Both of those naturally followed from the conversation about the recent obsession with the multiverse, but feel free to throw in your entries below.
Elsewhere
A remarkably candid interview here with the two founders of MetaMask, which is one of the central engines of the crypto and web3 economy thanks to the fact so many people use it as their wallet for Ethereum-based tokens. In it, they readily admit that the crypto ecosystem they’ve helped power is, as of this moment, largely a nihilistic casino riddled with Ponzi economics and scams. But they hold out hope the next round of experimentation will be better. One point they raise is that the widely publicised phishing scams targeting MetaMask users are really proof that the internet’s security stack in general is defective and vulnerable. That’s definitely passing the buck, but I don’t think it’s entirely wrong either.

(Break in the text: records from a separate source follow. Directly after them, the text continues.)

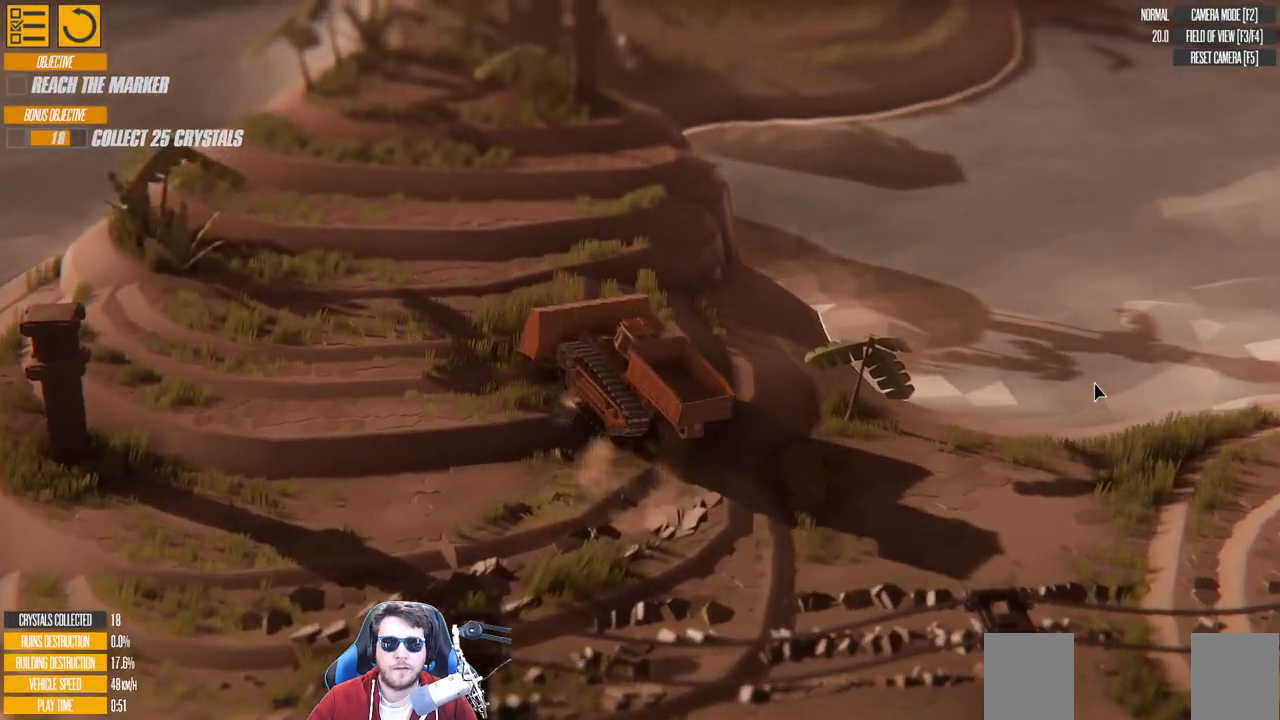
{"keys": ["d", "w"], "events": [[183, "d", "down"]]}
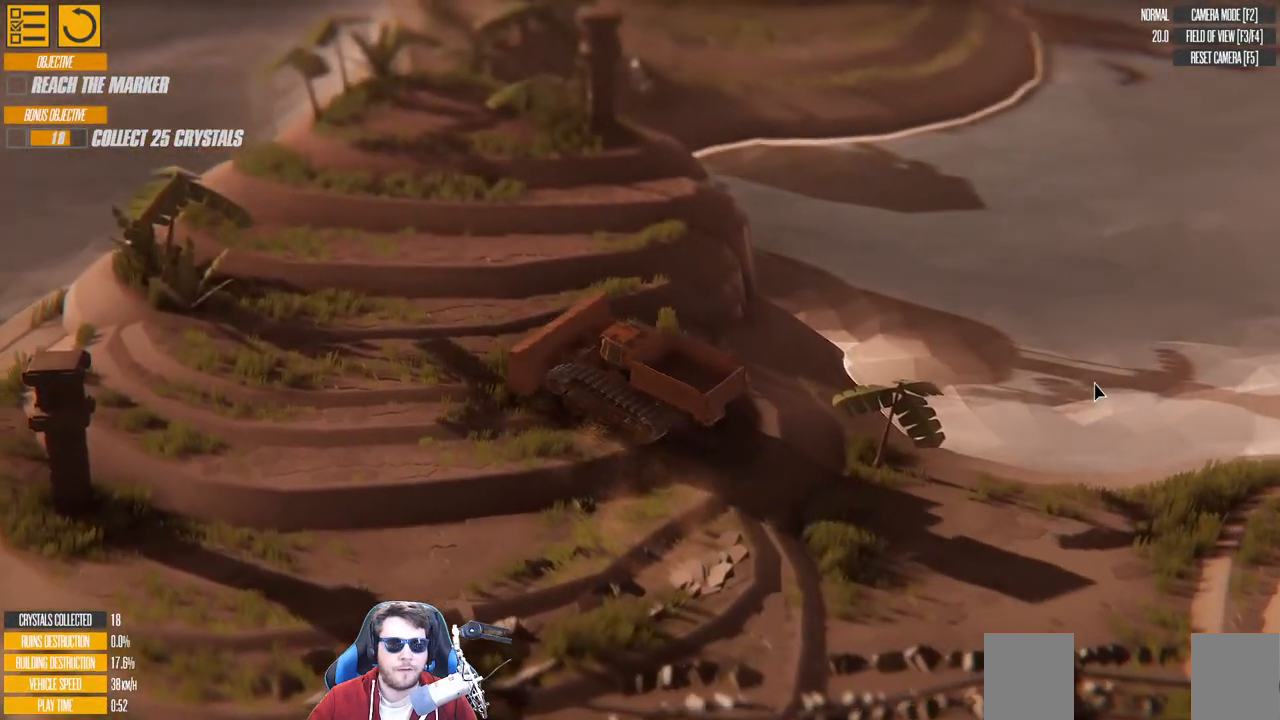
{"keys": ["d", "w"], "events": [[150, "d", "up"], [366, "d", "down"]]}
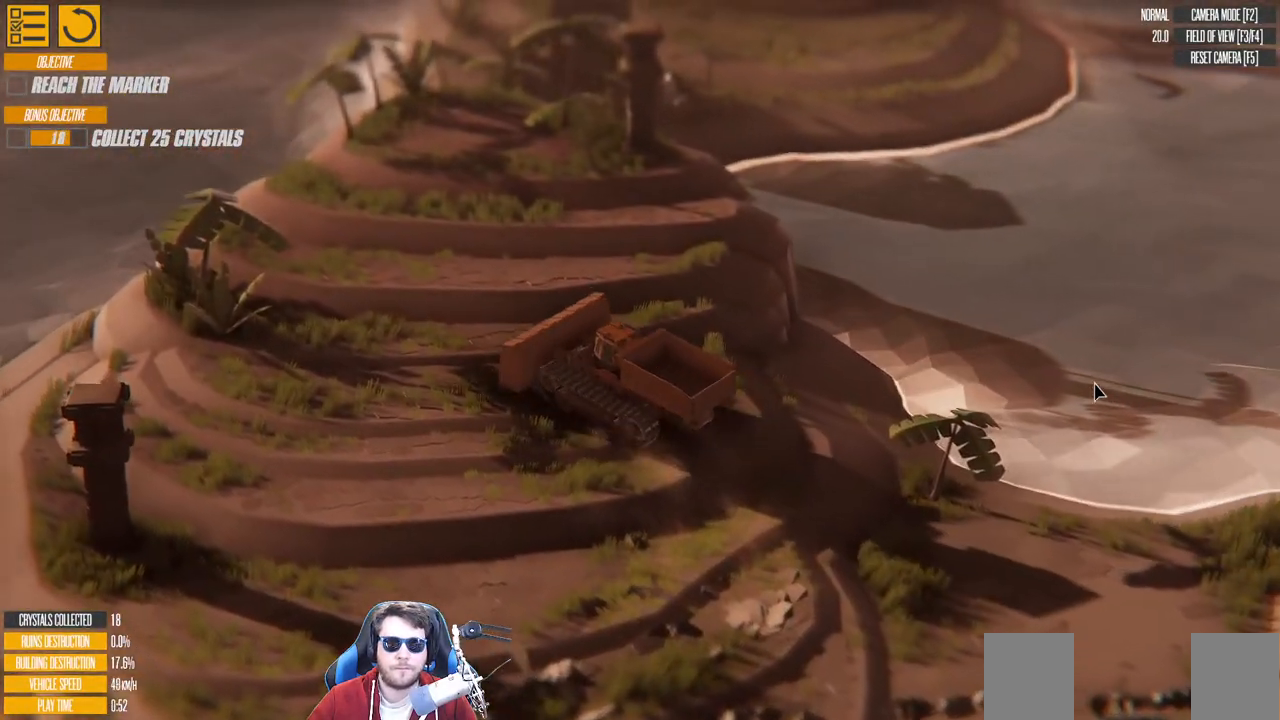
{"keys": ["w"], "events": [[283, "d", "up"]]}
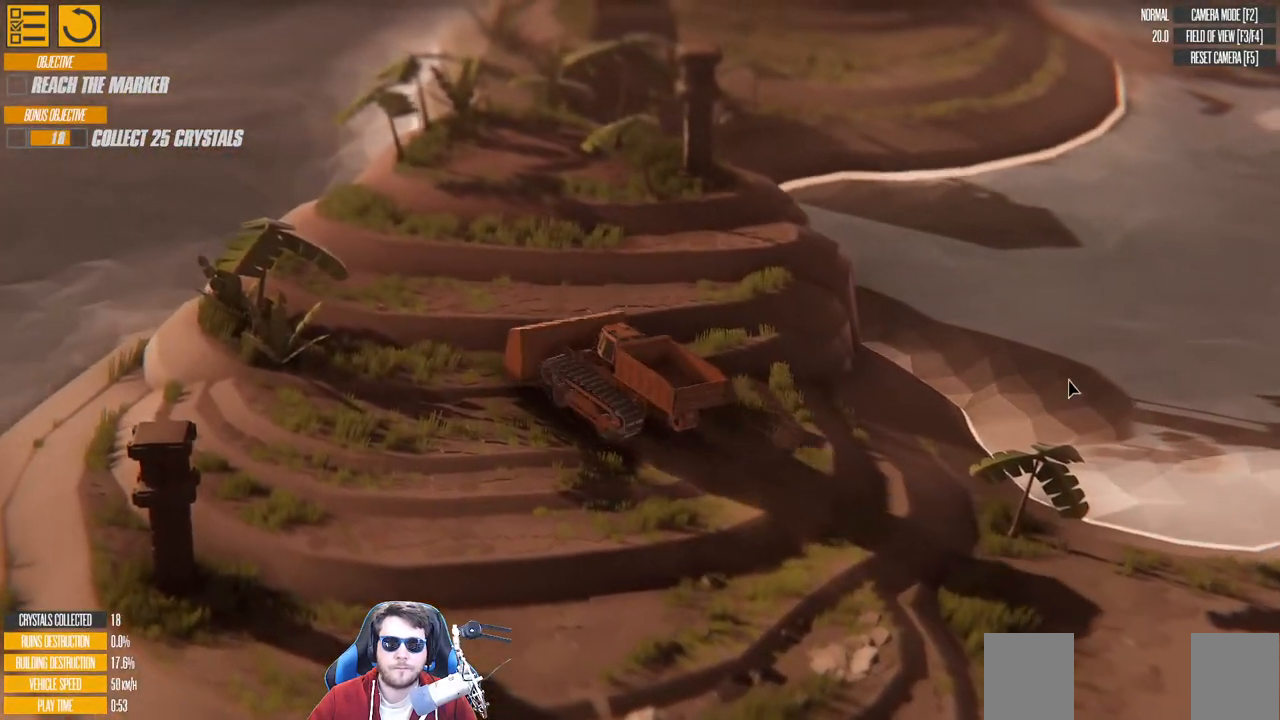
{"keys": ["d", "w"], "events": [[383, "d", "down"]]}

The New York Times has a story on the rise and fall of online dollar store Wish, which you no doubt know for advertising incredibly weird deals on social media. In short, increasingly deceptive ads and the global shipping crisis made the Wish model less and less compelling and profitable. But there’s still no better place to go for three-dollar leather jockstraps and assorted plastic teeth.
After the ‘pregnant man’ discourse event that came with the new emojis in Unicode 14.0 last year, the new lineup in the 15.0 update seem positively pedestrian by comparison. I always find it interesting that a consortium of tech giants, typesetting firms and cultural bodies gets together each year and votes on the new frontier of online human expression. People periodically get fired up about whatever new emoji get added in a given year, but rarely is that unusual arrangement remarked on.
From earlier in the year, but I missed it: a story in VICE about an occult author using AI language models to co-write a mystical text — a method they argue taps into the “subconscious mind of the internet”. “Text completion engines like GPT-3 often create these uncanny and unsettling responses. But according to Wurds, the aim of their trilogy of books isn’t to unnerve. Rather, it’s to explore the spiritual potential of a Japanese avant-garde tradition called Butoh, an improvisational dance where the practitioner often ends up in strange, spontaneous contortions.”
Not sure if I agree with the prescription, but as a diagnosis of the problems of British politics this is a corker. “Soon Britain will just be a gloomy Italy, halfway between museum and nursing home, with nothing to offer the young but emigration, helplessly buffeted by the storms ahead.”
You almost certainly saw the hugely viral story about the fake Indian cricket league invented to fool Russian gamblers, but I’m sharing it here for posterity.
Good bit at the top of the latest Garbage Day about Instagram being retrofitted as an ugly, increasingly useless, general purpose internet portal as users flee the main Facebook app.
“How Pixar Went From Experimental Studio to Commercial Juggernaut”.